• **BRIEF**
The entries below should be given again exactly, minus their pictures.

• **EXERCISE MATERIAL**
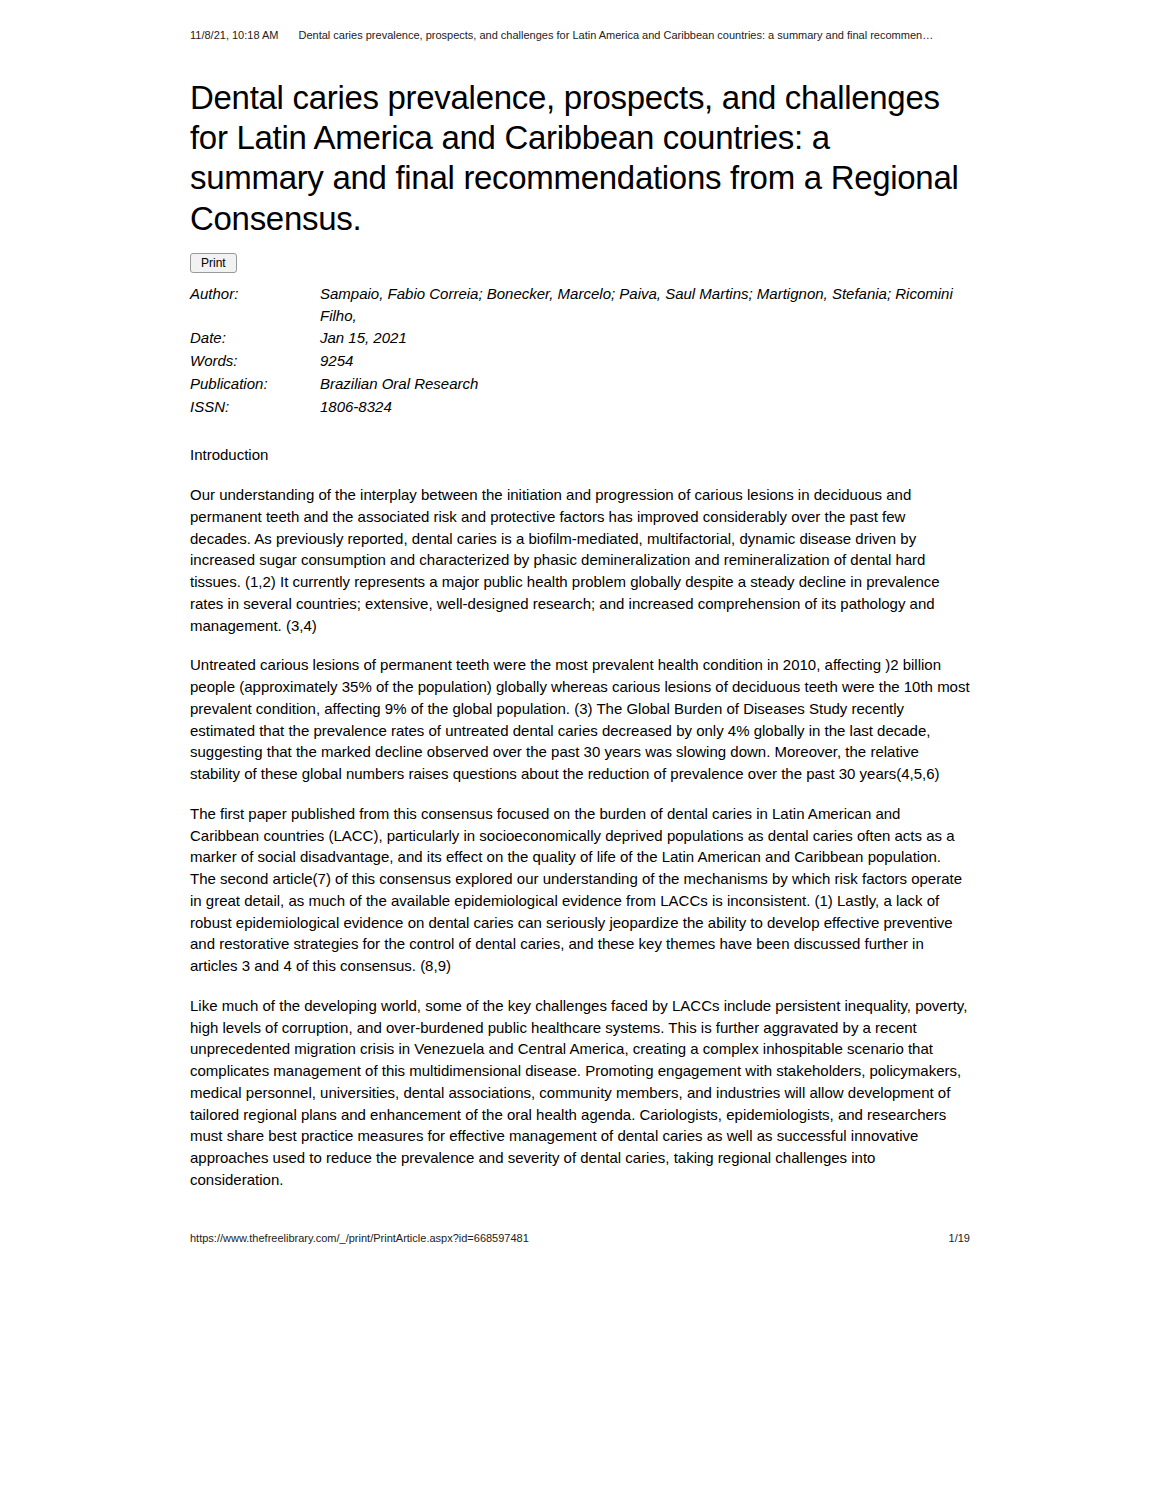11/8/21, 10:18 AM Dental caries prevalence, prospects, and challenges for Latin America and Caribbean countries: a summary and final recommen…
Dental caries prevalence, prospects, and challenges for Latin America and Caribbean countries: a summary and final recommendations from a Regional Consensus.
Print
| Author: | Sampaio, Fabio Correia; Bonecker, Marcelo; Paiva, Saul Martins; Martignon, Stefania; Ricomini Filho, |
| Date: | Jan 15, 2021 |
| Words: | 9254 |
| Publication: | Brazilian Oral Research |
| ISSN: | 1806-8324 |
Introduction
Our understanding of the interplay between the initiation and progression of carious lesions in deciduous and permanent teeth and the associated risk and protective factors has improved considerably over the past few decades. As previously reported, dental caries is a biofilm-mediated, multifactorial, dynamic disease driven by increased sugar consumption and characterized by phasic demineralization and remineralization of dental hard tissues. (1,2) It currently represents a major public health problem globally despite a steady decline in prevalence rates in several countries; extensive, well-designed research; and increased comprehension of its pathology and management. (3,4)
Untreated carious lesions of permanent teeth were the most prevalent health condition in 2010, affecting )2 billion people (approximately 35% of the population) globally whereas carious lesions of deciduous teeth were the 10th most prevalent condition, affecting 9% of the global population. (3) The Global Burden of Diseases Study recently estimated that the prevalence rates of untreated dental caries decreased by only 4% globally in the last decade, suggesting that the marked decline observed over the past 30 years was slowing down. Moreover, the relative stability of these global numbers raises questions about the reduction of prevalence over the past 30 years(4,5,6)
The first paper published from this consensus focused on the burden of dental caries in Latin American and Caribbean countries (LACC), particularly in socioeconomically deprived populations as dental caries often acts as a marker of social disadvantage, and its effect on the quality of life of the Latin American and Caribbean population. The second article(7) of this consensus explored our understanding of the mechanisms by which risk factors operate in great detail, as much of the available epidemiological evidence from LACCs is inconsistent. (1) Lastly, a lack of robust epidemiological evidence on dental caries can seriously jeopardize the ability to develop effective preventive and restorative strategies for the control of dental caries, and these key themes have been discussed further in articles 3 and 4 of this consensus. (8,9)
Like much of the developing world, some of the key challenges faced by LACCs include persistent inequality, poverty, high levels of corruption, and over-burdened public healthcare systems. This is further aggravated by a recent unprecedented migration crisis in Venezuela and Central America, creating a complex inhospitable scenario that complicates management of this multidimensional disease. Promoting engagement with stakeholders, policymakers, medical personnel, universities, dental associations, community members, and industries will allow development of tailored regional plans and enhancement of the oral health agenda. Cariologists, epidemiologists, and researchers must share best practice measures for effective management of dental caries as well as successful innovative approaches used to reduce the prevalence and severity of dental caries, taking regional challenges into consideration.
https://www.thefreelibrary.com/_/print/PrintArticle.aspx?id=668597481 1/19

• **TASK ANSWER**
11/8/21, 10:18 AM Dental caries prevalence, prospects, and challenges for Latin America and Caribbean countries: a summary and final recommen…
Dental caries prevalence, prospects, and challenges for Latin America and Caribbean countries: a summary and final recommendations from a Regional Consensus.
Print
| Author: | Sampaio, Fabio Correia; Bonecker, Marcelo; Paiva, Saul Martins; Martignon, Stefania; Ricomini Filho, |
| Date: | Jan 15, 2021 |
| Words: | 9254 |
| Publication: | Brazilian Oral Research |
| ISSN: | 1806-8324 |
Introduction
Our understanding of the interplay between the initiation and progression of carious lesions in deciduous and permanent teeth and the associated risk and protective factors has improved considerably over the past few decades. As previously reported, dental caries is a biofilm-mediated, multifactorial, dynamic disease driven by increased sugar consumption and characterized by phasic demineralization and remineralization of dental hard tissues. (1,2) It currently represents a major public health problem globally despite a steady decline in prevalence rates in several countries; extensive, well-designed research; and increased comprehension of its pathology and management. (3,4)
Untreated carious lesions of permanent teeth were the most prevalent health condition in 2010, affecting )2 billion people (approximately 35% of the population) globally whereas carious lesions of deciduous teeth were the 10th most prevalent condition, affecting 9% of the global population. (3) The Global Burden of Diseases Study recently estimated that the prevalence rates of untreated dental caries decreased by only 4% globally in the last decade, suggesting that the marked decline observed over the past 30 years was slowing down. Moreover, the relative stability of these global numbers raises questions about the reduction of prevalence over the past 30 years(4,5,6)
The first paper published from this consensus focused on the burden of dental caries in Latin American and Caribbean countries (LACC), particularly in socioeconomically deprived populations as dental caries often acts as a marker of social disadvantage, and its effect on the quality of life of the Latin American and Caribbean population. The second article(7) of this consensus explored our understanding of the mechanisms by which risk factors operate in great detail, as much of the available epidemiological evidence from LACCs is inconsistent. (1) Lastly, a lack of robust epidemiological evidence on dental caries can seriously jeopardize the ability to develop effective preventive and restorative strategies for the control of dental caries, and these key themes have been discussed further in articles 3 and 4 of this consensus. (8,9)
Like much of the developing world, some of the key challenges faced by LACCs include persistent inequality, poverty, high levels of corruption, and over-burdened public healthcare systems. This is further aggravated by a recent unprecedented migration crisis in Venezuela and Central America, creating a complex inhospitable scenario that complicates management of this multidimensional disease. Promoting engagement with stakeholders, policymakers, medical personnel, universities, dental associations, community members, and industries will allow development of tailored regional plans and enhancement of the oral health agenda. Cariologists, epidemiologists, and researchers must share best practice measures for effective management of dental caries as well as successful innovative approaches used to reduce the prevalence and severity of dental caries, taking regional challenges into consideration.
https://www.thefreelibrary.com/_/print/PrintArticle.aspx?id=668597481 1/19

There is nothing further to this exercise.